Conclusion: The addition of Rs. 1,26,730/- under section 56(2)(vii)(b) is deleted; conclusion in favour of the assessee.
Issue (ii): Whether addition of Rs. 7,401/- on account of difference in savings bank interest is sustainable.
Analysis: The assessees computation demonstrated that gross interest receipts were netted against interest expenditure, yielding net interest income offered to tax. The Assessing Officer made the addition based on gross credits without disputing the incurrence of interest expenditure or the permissibility of netting.
Conclusion: The addition of Rs. 7,401/- is deleted; conclusion in favour of the assessee.
Issue (iii): Whether addition of Rs. 80,639/- for alleged omission of Long Term Capital Gain is sustainable given claim of exemption under section 10(38).
Analysis: The record showed demat statements and holding period details establishing that shares were held for more than twelve months and that conditions for exemption under section 10(38) for the relevant year were satisfied. Neither the Assessing Officer nor the CIT(A) recorded findings negating those conditions.
Conclusion: The addition of Rs. 80,639/- is deleted; conclusion in favour of the assessee.
Issue (iv): Whether addition of Rs. 17,789/- for alleged omission of interest income requires adjudication or verification regarding prior-year taxation.
Analysis: The assessee contended that portions of the interest receipts related to an earlier year and were already offered to tax, supported by Form 26AS and prior year records. The Assessing Officer and CIT(A) did not verify the assessees factual claim of prior-year taxation and proceeded to make the addition based solely on bank credits. The Tribunal found that the question of double taxation requires limited factual verification of the earlier years return, computation and Form 26AS.

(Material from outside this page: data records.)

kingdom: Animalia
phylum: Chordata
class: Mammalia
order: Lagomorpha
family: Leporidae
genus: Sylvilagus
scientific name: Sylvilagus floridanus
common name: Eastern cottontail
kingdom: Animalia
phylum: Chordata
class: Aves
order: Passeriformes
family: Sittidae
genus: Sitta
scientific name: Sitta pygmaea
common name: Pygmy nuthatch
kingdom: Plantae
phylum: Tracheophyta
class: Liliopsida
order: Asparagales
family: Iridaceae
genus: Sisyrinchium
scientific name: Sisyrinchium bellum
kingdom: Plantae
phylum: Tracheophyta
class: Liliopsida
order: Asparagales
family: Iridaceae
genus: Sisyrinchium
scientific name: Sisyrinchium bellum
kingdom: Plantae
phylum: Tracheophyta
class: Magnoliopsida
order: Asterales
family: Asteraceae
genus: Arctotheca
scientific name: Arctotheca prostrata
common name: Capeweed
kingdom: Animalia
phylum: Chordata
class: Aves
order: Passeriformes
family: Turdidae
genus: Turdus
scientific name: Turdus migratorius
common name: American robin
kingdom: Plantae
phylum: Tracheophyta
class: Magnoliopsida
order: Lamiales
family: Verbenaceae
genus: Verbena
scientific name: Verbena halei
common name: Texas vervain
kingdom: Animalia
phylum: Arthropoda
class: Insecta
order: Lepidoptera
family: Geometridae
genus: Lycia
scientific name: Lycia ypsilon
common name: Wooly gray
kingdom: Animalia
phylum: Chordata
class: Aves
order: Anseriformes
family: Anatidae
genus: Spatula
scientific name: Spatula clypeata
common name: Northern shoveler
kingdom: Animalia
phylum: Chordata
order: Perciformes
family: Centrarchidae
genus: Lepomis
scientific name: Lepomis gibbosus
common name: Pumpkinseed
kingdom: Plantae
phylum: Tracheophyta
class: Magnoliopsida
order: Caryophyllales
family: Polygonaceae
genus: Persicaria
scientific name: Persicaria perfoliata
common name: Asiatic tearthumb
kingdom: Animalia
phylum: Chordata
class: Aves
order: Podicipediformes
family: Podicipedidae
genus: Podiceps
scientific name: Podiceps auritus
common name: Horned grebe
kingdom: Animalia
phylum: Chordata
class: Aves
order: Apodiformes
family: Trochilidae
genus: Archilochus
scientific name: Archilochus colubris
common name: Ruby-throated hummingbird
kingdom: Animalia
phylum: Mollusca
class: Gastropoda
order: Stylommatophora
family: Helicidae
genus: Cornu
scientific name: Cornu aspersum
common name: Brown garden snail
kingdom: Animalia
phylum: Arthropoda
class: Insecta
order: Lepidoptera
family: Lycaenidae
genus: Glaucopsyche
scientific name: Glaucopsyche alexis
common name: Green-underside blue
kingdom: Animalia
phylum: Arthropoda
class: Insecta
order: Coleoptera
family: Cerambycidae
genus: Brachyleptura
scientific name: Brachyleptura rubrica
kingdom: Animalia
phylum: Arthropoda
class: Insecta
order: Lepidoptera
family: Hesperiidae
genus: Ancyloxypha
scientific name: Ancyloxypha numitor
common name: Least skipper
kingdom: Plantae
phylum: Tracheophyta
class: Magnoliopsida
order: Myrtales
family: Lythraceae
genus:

Conclusion: The issue is restored to the Assessing Officer for limited verification and fresh decision in accordance with law; the ground is allowed for statistical purposes, resulting in a procedural remand in favour of the assessee.
Final Conclusion: Three substantive additions (under section 56(2)(vii)(b), savings bank interest difference, and alleged LTCG) are deleted in favour of the assessee, while one addition (interest Rs. 17,789/-) is remitted to the Assessing Officer for limited factual verification; overall the appeal is partly allowed.
Ratio Decidendi: Where a difference between agreement value and stamp duty valuation falls within the recognized tolerance and a binding co-ordinate bench decision applies, no addition under section 56(2)(vii)(b) is warranted; additions based on gross bank credits without accounting for permissible netting or prior-year taxation cannot be sustained without factual verification.